--- START ---
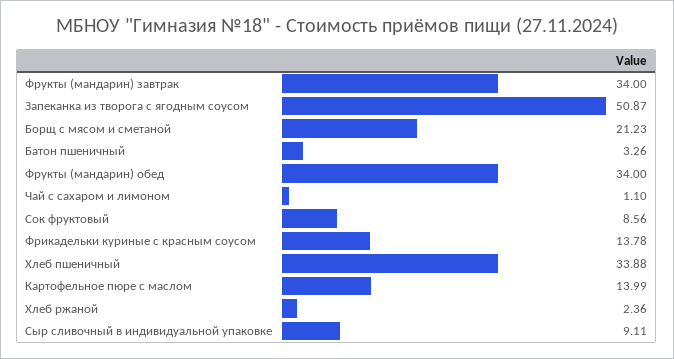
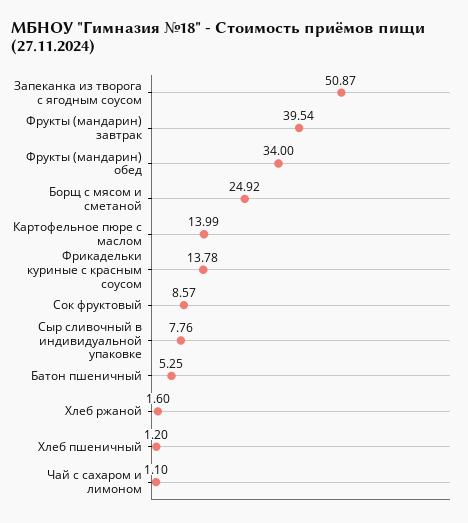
  {
-   "Фрукты (мандарин) завтрак": 34,
+   "Фрукты (мандарин) завтрак": 39.54,
    "Запеканка из творога с ягодным соусом": 50.87,
-   "Борщ с мясом и сметаной": 21.23,
+   "Борщ с мясом и сметаной": 24.92,
-   "Батон пшеничный": 3.26,
+   "Батон пшеничный": 5.25,
    "Фрукты (мандарин) обед": 34,
    "Чай с сахаром и лимоном": 1.1,
-   "Сок фруктовый": 8.56,
+   "Сок фруктовый": 8.57,
    "Фрикадельки куриные с красным соусом": 13.78,
-   "Хлеб пшеничный": 33.88,
+   "Хлеб пшеничный": 1.2,
    "Картофельное пюре с маслом": 13.99,
-   "Хлеб ржаной": 2.36,
+   "Хлеб ржаной": 1.6,
-   "Сыр сливочный в индивидуальной упаковке": 9.11
+   "Сыр сливочный в индивидуальной упаковке": 7.76
  }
--- END ---
Required work » Note each line above that holds "Батон", then copy all of them.

Written reply »
-   "Батон пшеничный": 3.26,
+   "Батон пшеничный": 5.25,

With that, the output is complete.